According to the Landmine Monitor, there had been some 2,500 casualties of AP mines and explosive remnants of war (ERW) since 1975 and, in 2013, 23 new casualties were reported.
High-level Polisario Front officials, including the Prime Minister and the Minister of Defence, as well as representatives of Geneva Call, the Sahrawi Campaign to Ban Landmines, the Mine Action Coordination Centre of the United Nations Mission for the Referendum in Western Sahara (MINURSO), Mine Tech international, the United Nations Mine Action Service (UNMAS) and the Sahrawi Association of Mine Victims observed the event.
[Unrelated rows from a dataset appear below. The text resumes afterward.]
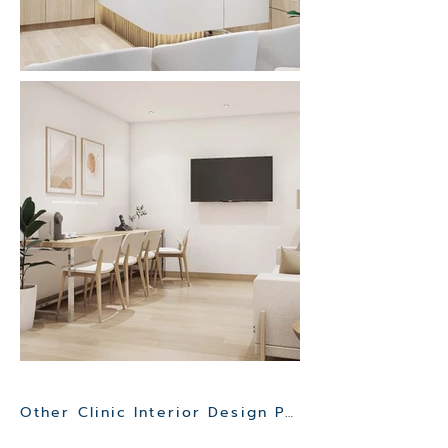
Other Clinic Interior Design Project>>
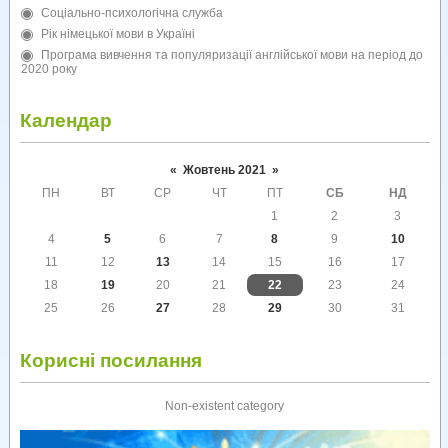
Соціально-психологічна служба
Рік німецької мови в Україні
Програма вивчення та популяризації англійської мови на період до
2020 року
Календар
«
Жовтень 2021
»
ПН
ВТ
СР
ЧТ
ПТ
СБ
НД
1
2
3
4
5
6
7
8
9
10
11
12
13
14
15
16
17
18
19
20
21
22
23
24
25
26
27
28
29
30
31
Корисні посилання
Non-existent category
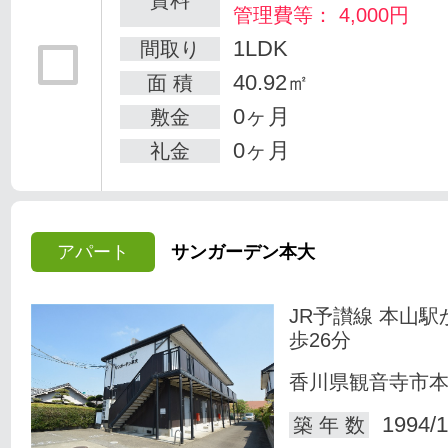
管理費等： 4,000円
1LDK
間取り
40.92㎡
面 積
0ヶ月
敷金
0ヶ月
礼金
アパート
サンガーデン本大
JR予讃線 本山駅
歩26分
香川県観音寺市
1994/1
築 年 数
“We hope that soon the population in Western Sahara will be able to live in a landmine-free environment. Since the signing of the Deed of Commitment, survey, clearance and mine risk education have been undertaken in Polisario Front-controlled areas and an orthopaedic centre to assist mine victims has been set up. However, AP mines remain a critical threat for the population especially on the other side of the berm and Morocco should now join the Ottawa Convention” added Fred Meylan, Geneva Call’s Programme Director for Africa after the destruction.
To answer a request from the Polisario Front, Geneva Call also conducted a four-day training of trainers on international humanitarian norms for 13 Polisario Front military instructors and one representatives of the Sahrawi Human Rights Commission. The course included topics such as means and methods of warfare, protection of civilians and those hors de combat (such as detainees), and civil and political rights in refugee camps. According to the United Nations, around 90,000 Sahrawi people still live in several refugee camps in Algeria.
The Polisario Front has been engaged in a struggle for the independence of Western Sahara since 1973. After years of fighting, the United Nations brokered a ceasefire in 1991. However, the status of the territory is still a subject of dispute between Morocco and the Polisario Front.
As a result of the conflict, Western Sahara is heavily contaminated by landmines, cluster munitions and other explosive remnants of war (ERW). It is divided by a 2,700-kilometre long earthen wall, known as the ʻbermʼ, which was built by the Moroccan army during the 1980s and fortified with millions of landmines.